• STUDY QUESTIONS:
[a] Please transcribe the master key rotation patch word for word, from "diff --git a/litellm/proxy/_types.py" to "model_config = ConfigDict(protected_namespaces=())", inclusive.
[b] Continue the master key rotation patch from the point where it stops.

From da13ec2b6480c6aa223ba31f0f5e6e9c765dc427 Mon Sep 17 00:00:00 2001
From: Krish Dholakia <krrishdholakia@gmail.com>
Date: Thu, 6 Mar 2025 23:13:30 -0800
Subject: [PATCH] Support master key rotations  (#9041)

* feat(key_management_endpoints.py): adding support for rotating master key

* feat(key_management_endpoints.py): support decryption-re-encryption of models in db, when master key rotated

* fix(user_api_key_auth.py): raise valid token is None error earlier

enables easier debugging with api key hash in error message

* feat(key_management_endpoints.py): rotate any env vars

* fix(key_management_endpoints.py): uncomment check

* fix: fix linting error
---
 litellm/proxy/_types.py                       |  25 ++++
 litellm/proxy/auth/user_api_key_auth.py       |   7 ++
 .../common_utils/encrypt_decrypt_utils.py     |   5 +-
 .../key_management_endpoints.py               | 118 +++++++++++++++++-
 .../model_management_endpoints.py             |  18 ++-
 litellm/proxy/proxy_server.py                 |  72 +++++++----
 litellm/router.py                             |   1 +
 .../test_key_management.py                    |   1 +
 8 files changed, 214 insertions(+), 33 deletions(-)

diff --git a/litellm/proxy/_types.py b/litellm/proxy/_types.py
index 7ac2b17c15..1e23acff86 100644
--- a/litellm/proxy/_types.py
+++ b/litellm/proxy/_types.py
@@ -664,6 +664,7 @@ class RegenerateKeyRequest(GenerateKeyRequest):
     duration: Optional[str] = None
     spend: Optional[float] = None
     metadata: Optional[dict] = None
+    new_master_key: Optional[str] = None
 
 
 class KeyRequest(LiteLLMPydanticObjectBase):
@@ -688,6 +689,30 @@ class LiteLLM_ModelTable(LiteLLMPydanticObjectBase):
     model_config = ConfigDict(protected_namespaces=())
 
 
+class LiteLLM_ProxyModelTable(LiteLLMPydanticObjectBase):
+    model_id: str
+    model_name: str
+    litellm_params: dict
+    model_info: dict
+    created_by: str
+    updated_by: str
+
+    @model_validator(mode="before")
+    @classmethod
+    def check_potential_json_str(cls, values):
+        if isinstance(values.get("litellm_params"), str):
+            try:
+                values["litellm_params"] = json.loads(values["litellm_params"])
+            except json.JSONDecodeError:
+                pass
+        if isinstance(values.get("model_info"), str):
+            try:
+                values["model_info"] = json.loads(values["model_info"])
+            except json.JSONDecodeError:
+                pass
+        return values
+
+
 class NewUserRequest(GenerateRequestBase):
     max_budget: Optional[float] = None
     user_email: Optional[str] = None
diff --git a/litellm/proxy/auth/user_api_key_auth.py b/litellm/proxy/auth/user_api_key_auth.py
index ecefc64d67..7ce097e0d7 100644
--- a/litellm/proxy/auth/user_api_key_auth.py
+++ b/litellm/proxy/auth/user_api_key_auth.py
@@ -786,6 +786,13 @@ async def _user_api_key_auth_builder(  # noqa: PLR0915
                 )

• LISTED RECORDS:

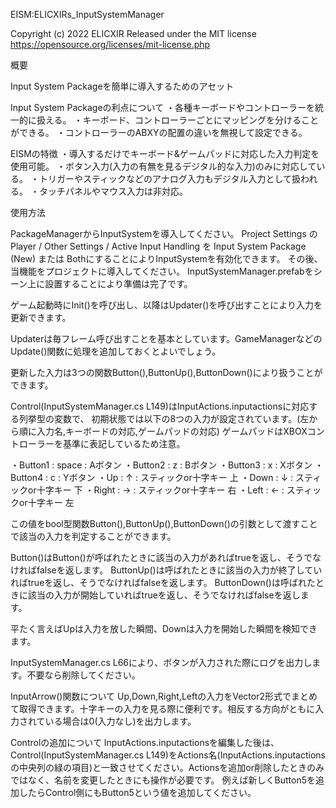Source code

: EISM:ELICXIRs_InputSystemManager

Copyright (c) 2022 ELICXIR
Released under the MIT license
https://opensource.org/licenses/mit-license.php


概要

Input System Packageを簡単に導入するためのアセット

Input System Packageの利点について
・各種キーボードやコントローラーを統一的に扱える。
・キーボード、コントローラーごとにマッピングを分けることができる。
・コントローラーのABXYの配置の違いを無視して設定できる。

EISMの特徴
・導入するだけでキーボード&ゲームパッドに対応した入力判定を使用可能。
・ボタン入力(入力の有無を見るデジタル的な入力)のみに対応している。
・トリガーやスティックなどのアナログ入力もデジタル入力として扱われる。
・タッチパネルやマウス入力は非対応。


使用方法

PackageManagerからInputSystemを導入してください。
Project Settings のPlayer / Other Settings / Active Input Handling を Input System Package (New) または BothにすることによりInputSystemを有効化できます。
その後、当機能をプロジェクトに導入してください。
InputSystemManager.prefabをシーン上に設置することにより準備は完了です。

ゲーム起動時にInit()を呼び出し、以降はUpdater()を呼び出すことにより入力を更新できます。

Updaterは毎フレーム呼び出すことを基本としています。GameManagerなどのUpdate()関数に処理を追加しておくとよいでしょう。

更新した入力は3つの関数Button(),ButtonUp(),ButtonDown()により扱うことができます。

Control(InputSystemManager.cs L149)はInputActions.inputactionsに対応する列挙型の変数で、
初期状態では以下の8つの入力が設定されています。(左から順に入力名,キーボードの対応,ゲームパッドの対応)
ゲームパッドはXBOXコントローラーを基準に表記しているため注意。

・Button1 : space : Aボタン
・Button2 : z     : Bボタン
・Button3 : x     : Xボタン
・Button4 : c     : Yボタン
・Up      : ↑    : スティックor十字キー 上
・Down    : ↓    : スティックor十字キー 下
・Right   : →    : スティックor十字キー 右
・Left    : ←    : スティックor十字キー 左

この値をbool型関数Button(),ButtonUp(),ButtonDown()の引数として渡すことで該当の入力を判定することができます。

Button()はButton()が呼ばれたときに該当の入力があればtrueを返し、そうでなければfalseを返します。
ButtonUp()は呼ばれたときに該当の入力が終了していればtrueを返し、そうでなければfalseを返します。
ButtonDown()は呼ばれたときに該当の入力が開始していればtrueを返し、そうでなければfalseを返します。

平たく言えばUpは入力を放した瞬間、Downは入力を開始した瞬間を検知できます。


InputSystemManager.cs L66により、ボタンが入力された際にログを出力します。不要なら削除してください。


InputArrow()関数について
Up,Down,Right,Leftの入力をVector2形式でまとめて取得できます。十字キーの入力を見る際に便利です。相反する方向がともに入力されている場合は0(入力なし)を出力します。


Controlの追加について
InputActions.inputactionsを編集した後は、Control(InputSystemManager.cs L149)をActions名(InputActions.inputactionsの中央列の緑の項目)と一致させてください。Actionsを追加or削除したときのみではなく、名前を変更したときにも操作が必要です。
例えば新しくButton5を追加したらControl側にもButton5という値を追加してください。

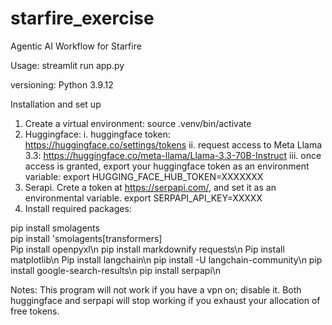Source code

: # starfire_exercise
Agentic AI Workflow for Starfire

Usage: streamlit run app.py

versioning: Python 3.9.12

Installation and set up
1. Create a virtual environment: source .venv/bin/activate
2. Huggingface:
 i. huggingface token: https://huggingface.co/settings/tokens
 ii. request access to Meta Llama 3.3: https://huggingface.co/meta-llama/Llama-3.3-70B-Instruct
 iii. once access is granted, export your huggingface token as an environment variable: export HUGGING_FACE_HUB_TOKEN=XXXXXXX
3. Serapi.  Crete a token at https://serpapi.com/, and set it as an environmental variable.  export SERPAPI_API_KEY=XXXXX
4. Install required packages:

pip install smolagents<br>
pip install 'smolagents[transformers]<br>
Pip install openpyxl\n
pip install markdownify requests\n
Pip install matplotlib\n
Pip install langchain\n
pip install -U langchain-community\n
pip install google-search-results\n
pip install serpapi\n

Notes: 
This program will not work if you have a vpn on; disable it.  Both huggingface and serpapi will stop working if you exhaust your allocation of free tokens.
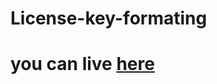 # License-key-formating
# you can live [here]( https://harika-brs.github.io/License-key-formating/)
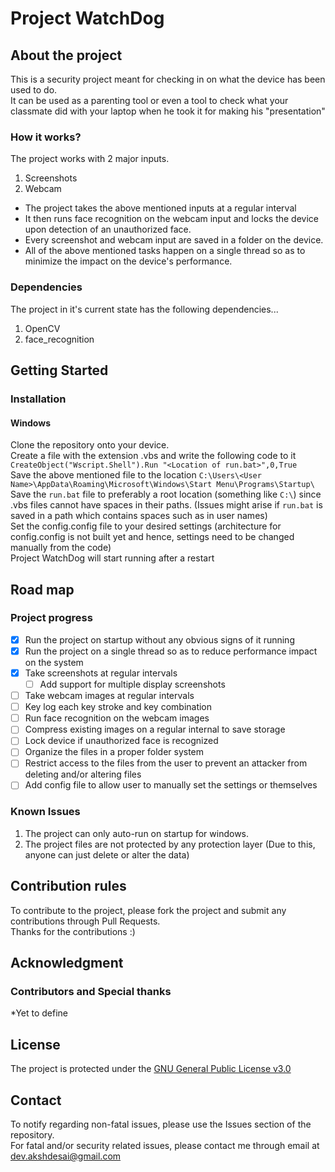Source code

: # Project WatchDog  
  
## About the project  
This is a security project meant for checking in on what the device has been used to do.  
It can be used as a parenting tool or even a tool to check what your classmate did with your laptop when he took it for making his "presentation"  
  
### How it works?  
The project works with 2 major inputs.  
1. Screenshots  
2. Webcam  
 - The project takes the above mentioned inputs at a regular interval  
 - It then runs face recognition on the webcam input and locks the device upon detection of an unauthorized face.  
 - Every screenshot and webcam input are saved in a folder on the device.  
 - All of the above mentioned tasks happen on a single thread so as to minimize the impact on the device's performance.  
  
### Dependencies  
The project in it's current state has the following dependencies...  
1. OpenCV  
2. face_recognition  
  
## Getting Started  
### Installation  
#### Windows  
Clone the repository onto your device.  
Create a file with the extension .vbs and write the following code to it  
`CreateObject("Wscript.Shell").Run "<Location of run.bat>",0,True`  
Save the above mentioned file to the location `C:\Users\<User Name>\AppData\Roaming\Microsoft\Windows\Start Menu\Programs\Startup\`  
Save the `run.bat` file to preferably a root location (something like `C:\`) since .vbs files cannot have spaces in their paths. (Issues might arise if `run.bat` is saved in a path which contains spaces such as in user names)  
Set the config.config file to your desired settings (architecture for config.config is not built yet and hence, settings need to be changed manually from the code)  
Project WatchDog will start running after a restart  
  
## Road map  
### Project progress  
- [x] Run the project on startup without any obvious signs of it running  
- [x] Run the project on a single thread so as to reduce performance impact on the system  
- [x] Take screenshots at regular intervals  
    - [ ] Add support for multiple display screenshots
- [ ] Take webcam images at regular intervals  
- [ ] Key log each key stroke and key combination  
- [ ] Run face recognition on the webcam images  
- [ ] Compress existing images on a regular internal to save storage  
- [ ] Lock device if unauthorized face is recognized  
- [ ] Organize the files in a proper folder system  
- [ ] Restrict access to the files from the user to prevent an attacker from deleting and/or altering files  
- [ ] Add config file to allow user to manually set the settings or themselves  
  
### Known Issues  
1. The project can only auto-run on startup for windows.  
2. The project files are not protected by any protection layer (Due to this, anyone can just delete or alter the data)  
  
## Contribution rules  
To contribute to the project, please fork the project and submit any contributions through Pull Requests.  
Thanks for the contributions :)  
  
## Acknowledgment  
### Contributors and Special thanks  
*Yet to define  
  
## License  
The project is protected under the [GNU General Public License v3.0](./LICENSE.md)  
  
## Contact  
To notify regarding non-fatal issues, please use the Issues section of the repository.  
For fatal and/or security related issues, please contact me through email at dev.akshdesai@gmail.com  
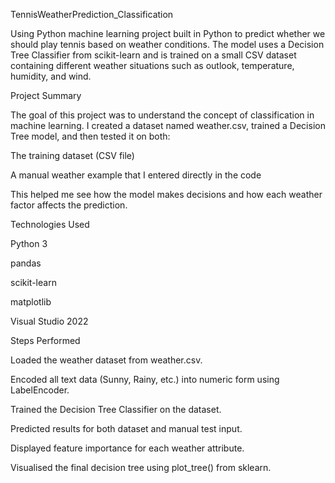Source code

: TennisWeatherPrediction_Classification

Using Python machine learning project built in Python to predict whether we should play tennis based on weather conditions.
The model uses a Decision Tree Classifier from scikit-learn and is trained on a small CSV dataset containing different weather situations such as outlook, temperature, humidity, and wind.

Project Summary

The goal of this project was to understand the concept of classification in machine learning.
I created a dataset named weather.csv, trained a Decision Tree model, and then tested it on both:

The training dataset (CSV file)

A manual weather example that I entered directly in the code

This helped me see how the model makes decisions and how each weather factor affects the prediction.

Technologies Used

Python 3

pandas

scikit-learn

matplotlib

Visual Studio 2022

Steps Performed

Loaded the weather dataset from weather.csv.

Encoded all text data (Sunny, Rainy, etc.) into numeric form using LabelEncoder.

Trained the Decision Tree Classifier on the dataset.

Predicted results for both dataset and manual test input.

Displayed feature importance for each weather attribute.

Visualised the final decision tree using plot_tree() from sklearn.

• ANSWERS BELOW:
[a]
diff --git a/litellm/proxy/_types.py b/litellm/proxy/_types.py
index 7ac2b17c15..1e23acff86 100644
--- a/litellm/proxy/_types.py
+++ b/litellm/proxy/_types.py
@@ -664,6 +664,7 @@ class RegenerateKeyRequest(GenerateKeyRequest):
     duration: Optional[str] = None
     spend: Optional[float] = None
     metadata: Optional[dict] = None
+    new_master_key: Optional[str] = None
 
 
 class KeyRequest(LiteLLMPydanticObjectBase):
@@ -688,6 +689,30 @@ class LiteLLM_ModelTable(LiteLLMPydanticObjectBase):
     model_config = ConfigDict(protected_namespaces=())

[b]
                 valid_token = None
 
+        if valid_token is None:
+            raise Exception(
+                "Invalid proxy server token passed. Received API Key (hashed)={}. Unable to find token in cache or `LiteLLM_VerificationTokenTable`".format(
+                    api_key
+                )
+            )
+
         user_obj: Optional[LiteLLM_UserTable] = None
         valid_token_dict: dict = {}
         if valid_token is not None:
diff --git a/litellm/proxy/common_utils/encrypt_decrypt_utils.py b/litellm/proxy/common_utils/encrypt_decrypt_utils.py
index ac2caa9a01..7be60d9dc6 100644
--- a/litellm/proxy/common_utils/encrypt_decrypt_utils.py
+++ b/litellm/proxy/common_utils/encrypt_decrypt_utils.py
@@ -1,5 +1,6 @@
 import base64
 import os
+from typing import Optional
 
 from litellm._logging import verbose_proxy_logger
 
@@ -19,9 +20,9 @@ def _get_salt_key():
     return salt_key
 
 
-def encrypt_value_helper(value: str):
+def encrypt_value_helper(value: str, new_encryption_key: Optional[str] = None):
 
-    signing_key = _get_salt_key()
+    signing_key = new_encryption_key or _get_salt_key()
 
     try:
         if isinstance(value, str):
diff --git a/litellm/proxy/management_endpoints/key_management_endpoints.py b/litellm/proxy/management_endpoints/key_management_endpoints.py
index bef954be83..363f6f3d67 100644
--- a/litellm/proxy/management_endpoints/key_management_endpoints.py
+++ b/litellm/proxy/management_endpoints/key_management_endpoints.py
@@ -35,18 +35,23 @@ from litellm.proxy.auth.auth_checks import (
 )
 from litellm.proxy.auth.user_api_key_auth import user_api_key_auth
 from litellm.proxy.hooks.key_management_event_hooks import KeyManagementEventHooks
+from litellm.proxy.management_endpoints.model_management_endpoints import (
+    _add_model_to_db,
 from litellm.proxy.management_endpoints.common_utils import (
     _is_user_team_admin,
     _set_object_metadata_field,
 )
 from litellm.proxy.management_helpers.utils import management_endpoint_wrapper
+from litellm.proxy.spend_tracking.spend_tracking_utils import _is_master_key
 from litellm.proxy.utils import (
     PrismaClient,
     _hash_token_if_needed,
     handle_exception_on_proxy,
+    jsonify_object,
 )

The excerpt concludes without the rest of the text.